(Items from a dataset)
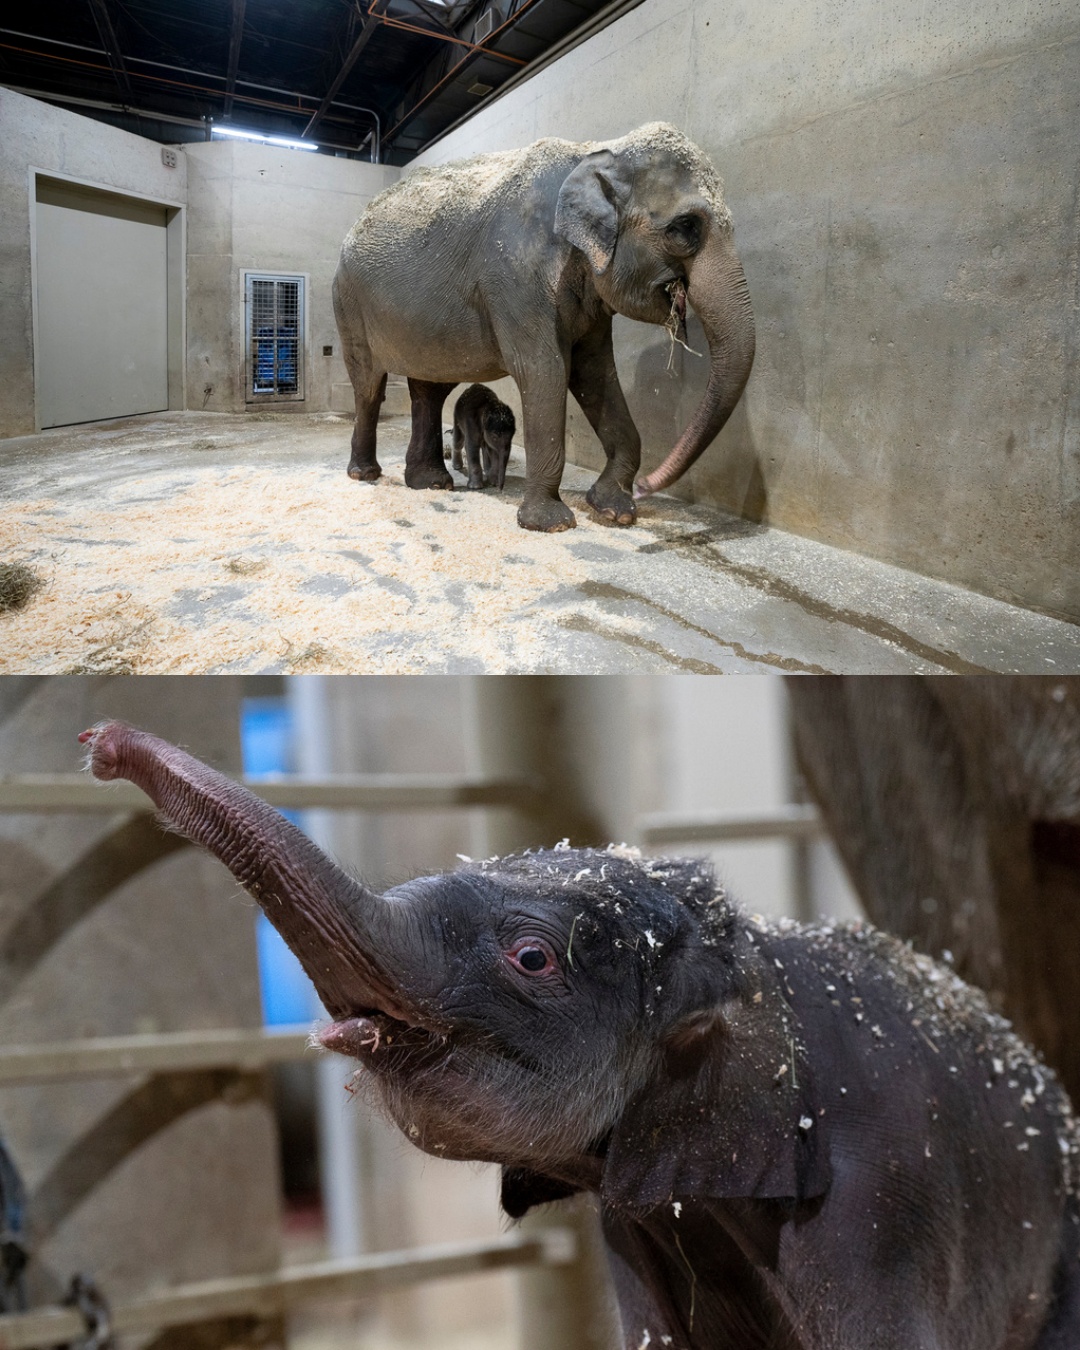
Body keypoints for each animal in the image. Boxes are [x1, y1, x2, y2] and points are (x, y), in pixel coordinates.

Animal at [332, 123, 755, 532]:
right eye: (684, 227)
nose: (645, 487)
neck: (599, 149)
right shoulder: (516, 275)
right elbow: (544, 371)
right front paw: (551, 524)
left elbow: (596, 374)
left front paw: (614, 510)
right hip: (348, 303)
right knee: (369, 386)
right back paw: (365, 474)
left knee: (429, 390)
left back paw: (430, 483)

**ABOUT THIS TASK**:
Reproduce the data in full. Do not carry over any picture.

**PROBLEM SOLUTION**:
Body keypoints for each animal in the image. Boxes are [x1, y1, x2, y2] and points are (x, y), in pixel coordinates.

Animal at [332, 123, 755, 532]:
right eye: (684, 227)
nose: (645, 487)
neck: (599, 149)
right shoulder: (516, 275)
right elbow: (544, 371)
right front paw: (551, 524)
left elbow: (596, 374)
left front paw: (614, 510)
right hip: (348, 303)
right knee: (369, 386)
right back paw: (365, 474)
left knee: (429, 390)
left back paw: (430, 483)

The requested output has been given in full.